### YOUR INSTRUCTIONS
Give the total number of lines in the data below that include "weak", and nothing else.
SUPPLIED ENTRIES: Begin
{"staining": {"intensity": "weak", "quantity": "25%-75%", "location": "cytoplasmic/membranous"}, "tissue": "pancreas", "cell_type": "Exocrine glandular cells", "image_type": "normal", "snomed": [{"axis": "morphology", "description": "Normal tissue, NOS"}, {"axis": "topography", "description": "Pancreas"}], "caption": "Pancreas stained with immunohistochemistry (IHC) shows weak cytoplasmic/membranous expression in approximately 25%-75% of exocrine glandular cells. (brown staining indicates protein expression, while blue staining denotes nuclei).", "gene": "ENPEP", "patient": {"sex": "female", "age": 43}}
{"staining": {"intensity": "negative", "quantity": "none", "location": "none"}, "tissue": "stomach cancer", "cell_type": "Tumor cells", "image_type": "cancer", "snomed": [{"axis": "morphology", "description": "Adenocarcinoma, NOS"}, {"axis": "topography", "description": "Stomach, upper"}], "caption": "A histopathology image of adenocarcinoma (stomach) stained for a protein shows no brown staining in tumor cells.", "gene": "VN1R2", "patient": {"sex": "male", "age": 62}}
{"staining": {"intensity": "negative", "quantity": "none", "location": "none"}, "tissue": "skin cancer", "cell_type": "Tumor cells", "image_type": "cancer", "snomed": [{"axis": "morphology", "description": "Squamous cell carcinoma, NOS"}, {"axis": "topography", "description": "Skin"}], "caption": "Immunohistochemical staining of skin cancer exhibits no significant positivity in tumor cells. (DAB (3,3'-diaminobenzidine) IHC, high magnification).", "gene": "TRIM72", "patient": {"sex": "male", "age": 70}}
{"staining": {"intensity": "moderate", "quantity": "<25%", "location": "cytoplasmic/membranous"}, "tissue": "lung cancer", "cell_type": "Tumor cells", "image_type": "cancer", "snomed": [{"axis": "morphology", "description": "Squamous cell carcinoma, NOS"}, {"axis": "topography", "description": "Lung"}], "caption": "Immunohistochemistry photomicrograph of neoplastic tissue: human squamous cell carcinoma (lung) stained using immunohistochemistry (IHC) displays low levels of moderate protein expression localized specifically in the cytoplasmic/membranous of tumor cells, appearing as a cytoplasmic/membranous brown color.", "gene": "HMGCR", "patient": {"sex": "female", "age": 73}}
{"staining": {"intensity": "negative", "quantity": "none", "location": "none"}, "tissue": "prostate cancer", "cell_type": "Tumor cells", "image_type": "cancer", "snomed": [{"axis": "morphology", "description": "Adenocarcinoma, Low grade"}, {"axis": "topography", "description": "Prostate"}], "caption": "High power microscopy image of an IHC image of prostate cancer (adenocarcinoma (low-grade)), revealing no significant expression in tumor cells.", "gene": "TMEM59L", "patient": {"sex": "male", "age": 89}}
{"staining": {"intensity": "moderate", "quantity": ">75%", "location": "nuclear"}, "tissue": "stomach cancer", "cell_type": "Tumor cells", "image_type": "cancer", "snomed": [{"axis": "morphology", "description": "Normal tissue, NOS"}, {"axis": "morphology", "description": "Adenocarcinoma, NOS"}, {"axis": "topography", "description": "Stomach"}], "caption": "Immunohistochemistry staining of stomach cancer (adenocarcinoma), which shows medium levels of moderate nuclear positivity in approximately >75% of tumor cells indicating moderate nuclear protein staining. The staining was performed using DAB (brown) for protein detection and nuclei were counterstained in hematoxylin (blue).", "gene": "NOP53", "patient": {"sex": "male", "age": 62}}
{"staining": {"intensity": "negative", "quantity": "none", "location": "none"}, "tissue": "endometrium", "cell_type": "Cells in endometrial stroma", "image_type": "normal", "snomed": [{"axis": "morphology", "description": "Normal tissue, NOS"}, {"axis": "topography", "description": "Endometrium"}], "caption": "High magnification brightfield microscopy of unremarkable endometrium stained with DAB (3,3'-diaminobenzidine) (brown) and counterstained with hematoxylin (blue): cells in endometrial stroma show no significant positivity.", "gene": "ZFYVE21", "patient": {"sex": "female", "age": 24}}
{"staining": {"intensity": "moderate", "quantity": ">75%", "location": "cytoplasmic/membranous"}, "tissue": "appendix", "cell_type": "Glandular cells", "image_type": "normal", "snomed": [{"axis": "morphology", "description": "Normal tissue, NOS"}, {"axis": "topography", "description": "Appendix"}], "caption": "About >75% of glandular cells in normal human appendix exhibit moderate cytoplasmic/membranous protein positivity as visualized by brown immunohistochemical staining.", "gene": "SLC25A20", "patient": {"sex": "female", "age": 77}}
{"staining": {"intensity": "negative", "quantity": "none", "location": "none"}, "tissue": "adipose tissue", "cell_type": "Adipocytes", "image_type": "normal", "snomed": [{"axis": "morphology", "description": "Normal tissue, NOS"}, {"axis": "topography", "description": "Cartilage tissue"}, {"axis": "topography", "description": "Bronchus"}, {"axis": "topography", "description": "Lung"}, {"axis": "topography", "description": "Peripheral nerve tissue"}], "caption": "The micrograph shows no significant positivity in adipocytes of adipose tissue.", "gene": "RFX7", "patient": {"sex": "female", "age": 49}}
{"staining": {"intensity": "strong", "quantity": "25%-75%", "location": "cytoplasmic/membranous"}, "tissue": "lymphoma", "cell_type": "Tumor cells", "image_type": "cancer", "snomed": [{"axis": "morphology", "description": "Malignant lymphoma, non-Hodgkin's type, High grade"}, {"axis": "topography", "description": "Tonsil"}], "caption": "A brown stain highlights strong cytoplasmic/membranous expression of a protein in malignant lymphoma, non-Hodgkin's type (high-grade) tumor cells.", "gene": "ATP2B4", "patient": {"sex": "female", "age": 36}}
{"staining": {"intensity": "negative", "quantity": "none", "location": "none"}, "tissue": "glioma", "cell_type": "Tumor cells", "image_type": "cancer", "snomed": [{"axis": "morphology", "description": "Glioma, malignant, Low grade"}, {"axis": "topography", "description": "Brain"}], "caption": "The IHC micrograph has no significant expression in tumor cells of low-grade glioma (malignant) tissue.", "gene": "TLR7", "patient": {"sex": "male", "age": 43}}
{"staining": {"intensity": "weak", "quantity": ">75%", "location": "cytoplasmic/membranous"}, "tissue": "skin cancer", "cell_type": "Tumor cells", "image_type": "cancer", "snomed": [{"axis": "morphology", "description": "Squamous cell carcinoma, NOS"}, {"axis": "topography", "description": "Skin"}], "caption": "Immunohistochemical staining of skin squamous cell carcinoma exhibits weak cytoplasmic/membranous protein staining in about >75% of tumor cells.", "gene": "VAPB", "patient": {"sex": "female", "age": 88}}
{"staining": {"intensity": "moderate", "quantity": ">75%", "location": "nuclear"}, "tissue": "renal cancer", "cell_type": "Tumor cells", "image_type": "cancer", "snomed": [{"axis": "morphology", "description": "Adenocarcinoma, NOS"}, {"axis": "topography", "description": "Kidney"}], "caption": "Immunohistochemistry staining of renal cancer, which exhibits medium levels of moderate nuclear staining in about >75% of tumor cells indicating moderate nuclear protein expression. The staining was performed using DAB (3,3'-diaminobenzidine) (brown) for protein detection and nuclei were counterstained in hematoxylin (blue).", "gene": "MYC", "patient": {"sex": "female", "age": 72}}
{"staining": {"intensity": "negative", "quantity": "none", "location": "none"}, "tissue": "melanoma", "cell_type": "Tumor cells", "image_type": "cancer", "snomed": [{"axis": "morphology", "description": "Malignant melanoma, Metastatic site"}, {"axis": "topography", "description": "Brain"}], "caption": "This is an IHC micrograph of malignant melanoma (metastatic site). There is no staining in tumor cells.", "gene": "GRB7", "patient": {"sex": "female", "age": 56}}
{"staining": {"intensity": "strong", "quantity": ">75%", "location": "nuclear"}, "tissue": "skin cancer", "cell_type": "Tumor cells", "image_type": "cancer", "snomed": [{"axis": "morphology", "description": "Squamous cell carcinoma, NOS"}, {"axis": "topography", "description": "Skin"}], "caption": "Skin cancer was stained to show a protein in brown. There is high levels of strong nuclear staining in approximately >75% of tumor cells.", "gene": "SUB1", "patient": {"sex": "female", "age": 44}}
SUPPLIED ENTRIES: End
### SOLUTION FOR THIS TASK
2